NASHUA, N.H., July 28 -- The two Mars exploration rovers launched by the National Aeronautics and Space Administration (NASA) last month are outfitted with computers built by BAE SYSTEMS that will process and send data back to earth to help NASA find evidence about ancient water on Mars.
The first rover, named "Spirit," was launched June 10 and is expected to land south of Mars' equator on Jan. 4, and the second spacecraft, named "Opportunity," was launched July 7 and will land on the other side of the planet on Jan. 25. Once on the surface, the solar-powered rovers will drive off their landers to begin studying minerals in rocks and geological formations, using robotic tools.
The RAD6000 is a high-performance, 32-bit reduced instruction set computer designed for space applications. It is one of a family of radiation-hardened computers developed and produced by BAE SYSTEMS with the support of NASA's Jet Propulsion Laboratory, the Air Force Research Laboratory and other Department of Defense organizations. Since 1995, IEWS' facility in Manassas, Va., has delivered more than 300 radiation-hardened computers that have been launched and operated in space.

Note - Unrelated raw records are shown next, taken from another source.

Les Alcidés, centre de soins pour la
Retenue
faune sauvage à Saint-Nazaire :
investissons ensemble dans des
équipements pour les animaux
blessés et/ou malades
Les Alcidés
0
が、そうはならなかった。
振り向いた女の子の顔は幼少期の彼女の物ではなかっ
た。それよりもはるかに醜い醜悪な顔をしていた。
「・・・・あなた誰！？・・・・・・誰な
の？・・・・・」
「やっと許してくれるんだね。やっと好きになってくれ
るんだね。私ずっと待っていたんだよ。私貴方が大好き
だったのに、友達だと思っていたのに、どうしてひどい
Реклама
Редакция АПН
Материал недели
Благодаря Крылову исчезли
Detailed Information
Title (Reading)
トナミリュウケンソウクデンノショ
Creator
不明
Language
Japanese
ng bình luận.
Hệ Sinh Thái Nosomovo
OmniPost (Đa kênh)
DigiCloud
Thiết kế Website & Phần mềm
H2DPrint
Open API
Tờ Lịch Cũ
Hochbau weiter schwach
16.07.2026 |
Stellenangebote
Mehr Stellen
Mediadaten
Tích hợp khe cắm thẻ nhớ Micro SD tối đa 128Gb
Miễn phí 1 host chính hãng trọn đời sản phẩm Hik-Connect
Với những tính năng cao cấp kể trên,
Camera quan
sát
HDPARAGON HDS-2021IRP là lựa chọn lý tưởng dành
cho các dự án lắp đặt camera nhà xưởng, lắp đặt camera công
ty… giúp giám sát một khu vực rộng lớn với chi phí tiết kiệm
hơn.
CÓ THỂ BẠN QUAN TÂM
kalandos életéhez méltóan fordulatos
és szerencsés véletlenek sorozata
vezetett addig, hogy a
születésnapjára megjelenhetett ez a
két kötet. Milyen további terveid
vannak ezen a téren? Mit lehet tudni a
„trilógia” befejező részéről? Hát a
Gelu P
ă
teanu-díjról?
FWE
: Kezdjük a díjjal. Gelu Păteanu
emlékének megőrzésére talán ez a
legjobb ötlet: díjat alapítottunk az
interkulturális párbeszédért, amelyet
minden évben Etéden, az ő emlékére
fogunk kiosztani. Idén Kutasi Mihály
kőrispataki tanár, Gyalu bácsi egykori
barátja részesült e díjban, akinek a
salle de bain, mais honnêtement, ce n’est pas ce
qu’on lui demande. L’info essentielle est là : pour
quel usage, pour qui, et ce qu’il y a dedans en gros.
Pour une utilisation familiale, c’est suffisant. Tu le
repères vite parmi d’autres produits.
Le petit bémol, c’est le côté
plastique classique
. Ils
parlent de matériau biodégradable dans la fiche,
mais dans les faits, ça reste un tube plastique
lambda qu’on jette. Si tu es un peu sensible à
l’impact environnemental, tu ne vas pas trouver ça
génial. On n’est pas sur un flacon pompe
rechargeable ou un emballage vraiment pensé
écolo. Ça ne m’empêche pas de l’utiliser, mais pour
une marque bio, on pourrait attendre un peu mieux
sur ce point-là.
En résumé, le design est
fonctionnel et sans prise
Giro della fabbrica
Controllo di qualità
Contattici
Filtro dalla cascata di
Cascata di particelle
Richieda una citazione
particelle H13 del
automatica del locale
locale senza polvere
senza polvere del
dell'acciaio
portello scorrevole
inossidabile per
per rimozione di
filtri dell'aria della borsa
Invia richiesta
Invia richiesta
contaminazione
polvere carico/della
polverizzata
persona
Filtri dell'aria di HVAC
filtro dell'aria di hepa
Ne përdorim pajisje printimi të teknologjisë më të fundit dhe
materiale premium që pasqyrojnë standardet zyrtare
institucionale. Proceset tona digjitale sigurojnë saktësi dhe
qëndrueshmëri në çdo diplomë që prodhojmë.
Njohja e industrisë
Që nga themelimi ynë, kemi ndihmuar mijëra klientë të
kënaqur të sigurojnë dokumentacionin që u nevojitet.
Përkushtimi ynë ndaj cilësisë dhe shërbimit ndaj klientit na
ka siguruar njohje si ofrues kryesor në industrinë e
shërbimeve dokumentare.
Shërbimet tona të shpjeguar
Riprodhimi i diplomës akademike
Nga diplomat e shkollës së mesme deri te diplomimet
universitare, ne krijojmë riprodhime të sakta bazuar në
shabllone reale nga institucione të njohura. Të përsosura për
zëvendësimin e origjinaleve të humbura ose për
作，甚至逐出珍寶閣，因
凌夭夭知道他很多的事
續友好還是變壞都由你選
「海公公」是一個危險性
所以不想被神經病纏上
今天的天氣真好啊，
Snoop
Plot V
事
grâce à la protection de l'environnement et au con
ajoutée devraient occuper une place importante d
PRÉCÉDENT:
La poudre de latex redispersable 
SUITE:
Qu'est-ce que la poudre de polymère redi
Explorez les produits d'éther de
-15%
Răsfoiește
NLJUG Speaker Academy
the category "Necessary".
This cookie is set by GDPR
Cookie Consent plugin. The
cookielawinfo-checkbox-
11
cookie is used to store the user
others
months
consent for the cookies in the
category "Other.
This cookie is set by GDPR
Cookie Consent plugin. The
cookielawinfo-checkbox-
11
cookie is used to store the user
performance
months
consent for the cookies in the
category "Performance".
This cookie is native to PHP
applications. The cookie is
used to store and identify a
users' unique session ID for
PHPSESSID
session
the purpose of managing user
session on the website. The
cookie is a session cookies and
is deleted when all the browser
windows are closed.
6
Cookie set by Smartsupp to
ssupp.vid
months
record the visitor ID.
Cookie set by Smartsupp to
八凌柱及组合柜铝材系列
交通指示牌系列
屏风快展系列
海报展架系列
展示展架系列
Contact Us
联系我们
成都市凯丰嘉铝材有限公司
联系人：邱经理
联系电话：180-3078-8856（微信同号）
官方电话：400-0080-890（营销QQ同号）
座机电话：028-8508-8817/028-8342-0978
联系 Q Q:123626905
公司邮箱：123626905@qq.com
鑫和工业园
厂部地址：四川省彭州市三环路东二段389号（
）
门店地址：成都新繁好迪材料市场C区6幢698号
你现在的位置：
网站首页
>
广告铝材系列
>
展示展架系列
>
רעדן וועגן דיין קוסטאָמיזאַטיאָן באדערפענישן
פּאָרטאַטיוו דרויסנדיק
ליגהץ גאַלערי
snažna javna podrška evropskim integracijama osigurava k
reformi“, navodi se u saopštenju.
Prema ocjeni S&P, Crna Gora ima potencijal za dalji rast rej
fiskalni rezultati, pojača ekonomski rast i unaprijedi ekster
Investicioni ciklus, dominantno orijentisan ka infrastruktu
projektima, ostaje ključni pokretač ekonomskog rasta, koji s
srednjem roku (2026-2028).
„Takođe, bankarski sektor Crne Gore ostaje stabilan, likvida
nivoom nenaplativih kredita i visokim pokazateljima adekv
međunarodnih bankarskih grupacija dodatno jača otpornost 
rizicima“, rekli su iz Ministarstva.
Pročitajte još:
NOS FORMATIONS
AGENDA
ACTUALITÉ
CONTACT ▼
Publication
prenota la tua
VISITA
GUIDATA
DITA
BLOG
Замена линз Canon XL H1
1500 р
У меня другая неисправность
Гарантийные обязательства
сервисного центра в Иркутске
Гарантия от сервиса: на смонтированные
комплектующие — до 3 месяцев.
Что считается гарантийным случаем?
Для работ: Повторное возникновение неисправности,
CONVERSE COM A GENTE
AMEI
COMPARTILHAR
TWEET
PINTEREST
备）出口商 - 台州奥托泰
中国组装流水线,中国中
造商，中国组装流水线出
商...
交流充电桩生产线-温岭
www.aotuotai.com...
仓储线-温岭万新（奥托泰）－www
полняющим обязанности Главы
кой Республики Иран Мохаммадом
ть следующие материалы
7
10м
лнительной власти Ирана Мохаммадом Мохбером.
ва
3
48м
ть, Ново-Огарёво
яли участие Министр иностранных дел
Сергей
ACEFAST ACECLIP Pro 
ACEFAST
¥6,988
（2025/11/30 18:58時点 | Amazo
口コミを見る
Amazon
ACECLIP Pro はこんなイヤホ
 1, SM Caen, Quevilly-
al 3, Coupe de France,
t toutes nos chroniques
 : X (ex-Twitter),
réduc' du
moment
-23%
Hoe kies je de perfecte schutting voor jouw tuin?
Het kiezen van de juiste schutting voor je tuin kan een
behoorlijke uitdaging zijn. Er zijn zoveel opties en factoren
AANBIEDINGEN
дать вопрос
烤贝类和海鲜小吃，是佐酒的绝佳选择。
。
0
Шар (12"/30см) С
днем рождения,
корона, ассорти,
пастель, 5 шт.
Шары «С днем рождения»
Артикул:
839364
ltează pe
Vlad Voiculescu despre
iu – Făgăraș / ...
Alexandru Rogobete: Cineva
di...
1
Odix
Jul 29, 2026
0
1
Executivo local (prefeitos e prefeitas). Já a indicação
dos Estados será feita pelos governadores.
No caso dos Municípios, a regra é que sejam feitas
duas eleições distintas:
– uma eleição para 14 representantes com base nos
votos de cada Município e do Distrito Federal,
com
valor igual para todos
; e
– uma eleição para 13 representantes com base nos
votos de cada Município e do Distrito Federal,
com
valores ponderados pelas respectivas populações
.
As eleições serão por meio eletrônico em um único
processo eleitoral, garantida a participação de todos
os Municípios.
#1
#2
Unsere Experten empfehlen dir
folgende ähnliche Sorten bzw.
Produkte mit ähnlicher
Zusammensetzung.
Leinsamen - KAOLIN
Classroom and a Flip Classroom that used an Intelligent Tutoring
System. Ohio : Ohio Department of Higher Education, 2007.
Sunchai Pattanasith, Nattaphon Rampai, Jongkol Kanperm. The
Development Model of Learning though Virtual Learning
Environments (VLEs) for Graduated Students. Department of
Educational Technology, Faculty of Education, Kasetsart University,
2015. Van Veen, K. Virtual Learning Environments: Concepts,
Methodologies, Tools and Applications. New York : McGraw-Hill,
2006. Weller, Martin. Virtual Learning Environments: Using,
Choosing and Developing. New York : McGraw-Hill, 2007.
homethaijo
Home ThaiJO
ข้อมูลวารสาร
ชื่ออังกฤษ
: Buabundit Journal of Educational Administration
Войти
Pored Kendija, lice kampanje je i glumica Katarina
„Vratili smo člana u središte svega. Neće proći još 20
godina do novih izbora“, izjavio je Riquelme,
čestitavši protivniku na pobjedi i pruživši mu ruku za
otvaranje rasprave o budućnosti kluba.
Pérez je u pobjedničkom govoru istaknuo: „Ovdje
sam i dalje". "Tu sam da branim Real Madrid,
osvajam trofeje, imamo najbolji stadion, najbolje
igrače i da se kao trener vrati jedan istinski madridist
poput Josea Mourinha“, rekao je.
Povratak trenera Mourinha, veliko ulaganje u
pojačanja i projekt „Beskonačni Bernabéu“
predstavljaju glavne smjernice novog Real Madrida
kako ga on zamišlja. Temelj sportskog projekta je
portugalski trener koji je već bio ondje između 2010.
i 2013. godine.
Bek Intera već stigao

The RAD6000 was also the single control and data computer used on the Pathfinder mission, which landed on Mars in 1997.
"The navigation of the Rovers and the scientific analysis require 'brainpower,'" said Tom Bowmaster, program manager for BAE SYSTEMS' Information & Electronic Warfare Systems (IEWS) unit. "The RAD6000 truly is the 'brains' of the Rover and can process more than 20 million software instructions per second to perform this complex mission."